「家庭礼拝の手がかり/亡き兄の信仰」(桜井五郎)

現在では戦災の焼跡に、キリスト教関係の小さな事務所らしいものが一棟建てられてある様です。

 いまも忘れる事の出来ないのは、その寄宿舎の一部屋に掲げられたイエスの絵で、茨の冠をかむり、いかにも憂に沈んだその姿は、未信の私にも印象的にうつりました。

その様な環境で、兄は礼拝に加わり、日曜学校を助け、クリスマスの集りなどもしていたということを私はあとで知ったのでした。

 夏休みに帰省した時など、兄はよく離れ家の一室で黙々として聖書を勉強していました。兄の遺した旧新約聖書や英和新約聖書は、殆どどの頁も赤線が引かれてあります。しかし熱心に聖書を読み、寄宿舎では福音のあかしをした兄も、家族に対しては、特にキリスト教のことは語りませんでした。家族としても格別に関心は示さず、といって無理解だったわけでもなかったでしょうが、兄としては、家族よりも他に切迫した使命を負わされていたのかも知れません。

 この様なわけで、私自身も兄の信仰を語りつぐ資格はないのですが、兄の遺した聖書について見ますと、その信仰の一面が分る様に思われます。
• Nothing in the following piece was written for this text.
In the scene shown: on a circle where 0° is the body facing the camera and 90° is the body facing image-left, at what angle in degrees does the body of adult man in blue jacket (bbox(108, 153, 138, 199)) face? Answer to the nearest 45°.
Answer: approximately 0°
兄は理科系の為に専門書もありますが、それにも増して兄が集めた多くのキリスト教関係の書籍は、無教会の信仰を中心としていたものの様に思われるのです。と申しても、それは私が信仰を与えられてから、少しずつ分って来たものであって、当時は兄の蔵書もあまり関心の的ではありませんでした。

 それが今では私の本棚にも何冊かが並び、私の勉強を助けてくれています。数巻の内村全集、黒崎先生の新約注解や希和索引、ヒルティ宗教論文集、その他のものすべて、私の為に兄が準備してくれた様なものであります。私は時折帰省しては、兄の本棚の前に座り、この様な本もあったのか、これも読んでいたのかといって、その度毎に眼をひらかれております。

 兄は卒業後僅かの間地方の軍需工場に勤務し、結婚もしない内に、航空通信兵として応召し、三十二才の短かい生涯を終えたのでした。ですからこの世的には目立った仕事も出来ずに召されて行った一人でありましょう。また兄の入信の動機等については記録も残されているわけでもなく、知る由もありませんが、それだけに不思議な事として私は何とかしてしらべて見ようとも考えております。筑波山の南の一寒村に生まれた兄が、上京して僅かの間にキリストの福音に接したということは奇蹟的のことの様に思われます。しかもその兄から聖書や福音について直接聞くこともなく、兄の聖書を読む姿だけしか知らなかった私が、兄の死後十年近く経ってから兄の信じたキリスト教へ、それも教会を通してでなく、始めから無教会の信仰に導かれたのは、当然かも知れないが、何といっても兄の無言の霊による招きがあったからだと思います。

 私の入信の動機については、いま多くを語るいとまを持ちませんが、長らく聖書を読み度いという意欲を実限出来ないでいたものが、ある時仕事上の不安感から聖書に救いを求めようという気になり、ひとりで読み始めたのでした。その様なさまよいの中にも、他へ走らず聖書に眼を向ける道を選ぶことが出来たのは、少年の頃兄の聖書に対する非常に熱心敬虔な態度にふれていたからに外ならないと思います。

 兄の聖書勉強は私が救われる為にも必要だったのだと思います。そこに神の偉大な摂理の示されていることを私は信じます。

 隠れたところに働き給う神のみわざを証しし、救われた者としての感謝を捧げ度く、福音を信じて召された一人の兄の生涯を短く綴りました。

 「今いまし、昔いまし、やがて来たるべき全能者」に御栄えあれと祈ります。